The book, “Los Alamos, the Ranch School Years 1917-1943,” by John D. Wirth and Linda Harvey Aldrich, describes a sweet illustration of “a star-strewn winter evening, with skiers and bonfires outside Fuller Lodge, on the 1928 Christmas card sent to parents and friends of the school.”
The mentioned school is the famed Los Alamos Ranch School. Well-heeled families sent their sons to the boarding school to grow into educated leaders and capable, rugged outdoorsmen. While the success of these aims varied among the students, the surrounding nature provided an idyllic backdrop for their education.
Starlight sparkles
This vintage Christmas card from 1928 conveyed a sense of this idyll. Luckily, a member of the Bradbury team recently came into possession of one of these small treasures. The illustration by an unknown artist glows with a sense of nostalgia and the brisk comfort of a snowy night. It practically twinkles. Inside the card is a short poem by Peggy Pond Church:
Starlight sparkles and little fires glow
Over the white and silent snow,
And a Christmas wish that is old and true
Shines from our mesa land for you.
Merrymaking memories
Back in the card’s original era, most students returned to their respective homes for the holidays. For Ranch School employees and their families, the season brought an annual Christmas celebration. Held in Fuller Lodge, the party featured a dinner, presents for the children, and an appearance from Santa Claus. One year each family received a sled. The Christmas celebration was merry and memorable, an annual highlight through the years.
Then in 1942, the war came.
A blue Christmas
On the first year anniversary of the Pearl Harbor bombing, Ranch School students gathered for an assembly. The school’s head, A.J. Connell, read aloud to the students a letter he had received from Secretary of War Henry L. Stimson. The letter stated, in part, “You are advised that it has been determined necessary to the interests of the United States in the prosecution of the War that the property of Los Alamos Ranch School be acquired for military purposes.”

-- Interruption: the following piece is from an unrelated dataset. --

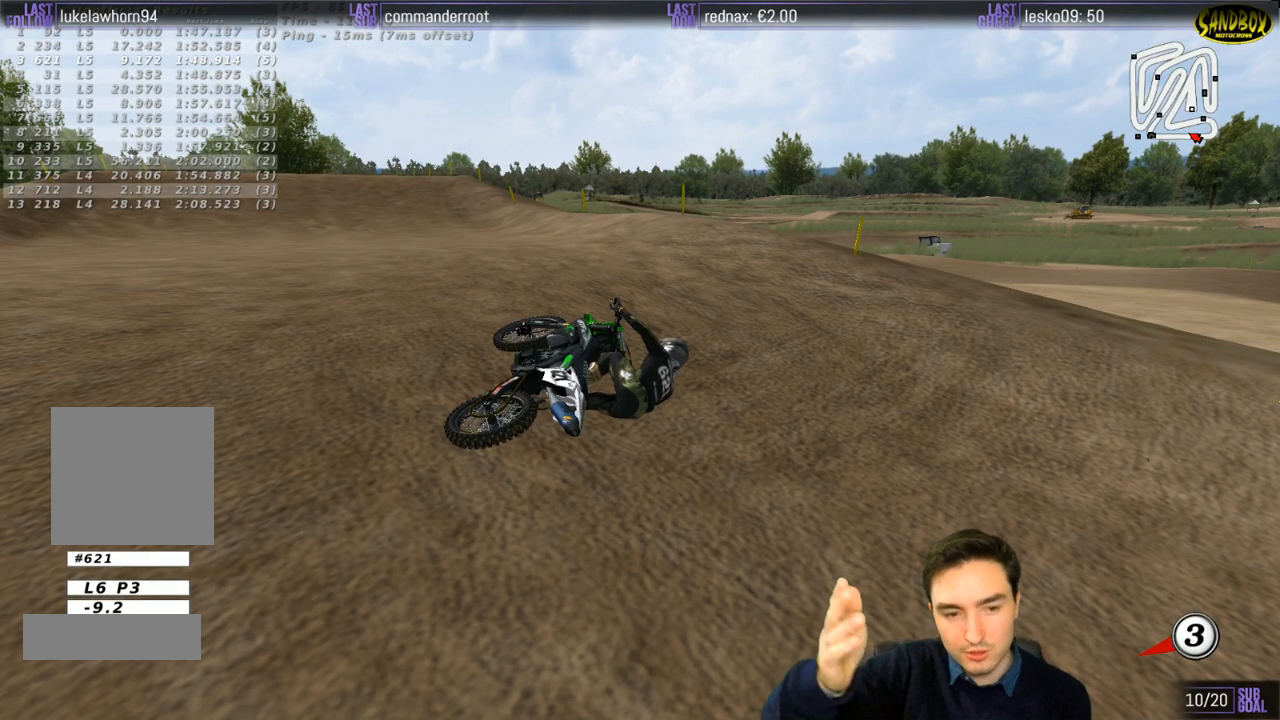
{"buttons": [], "left_stick": "center", "right_stick": "center", "events": []}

This not only meant that students, teachers and administrators had mere weeks to pack up and leave, but the emerging world war brought a true bah-humbug into their wintry wonderland: Christmas was canceled. No party. No presents. No Santa Claus.
Only one festivity occurred in the following weeks: the hasty graduation of four students who had completed their required coursework. Soon after, the Ranch School moved out and the Manhattan Project took over Fuller Lodge and Los Alamos.
Stars seemed bigger
The moment in time when winter fell on Ranch School students was a distinct era. The Los Alamos Historical Society’s book, “When Los Alamos was a Ranch School,” romantically details winter nights from this particular past. “December brought the cold down to Mesa level … As the nights grew longer, the stars seemed bigger and closer. There were no street lights at Los Alamos … As space seemed magnified by darkness, so the depth of silence intensified the night’s secret noises: the boom of a nighthawk’s wing like miniature thunder, an owl’s cry, often the melodic and noisy voices of coyotes. A pine cone rustling as it fell to earth made one’s hair rise a little in a primitive response to the unknown.”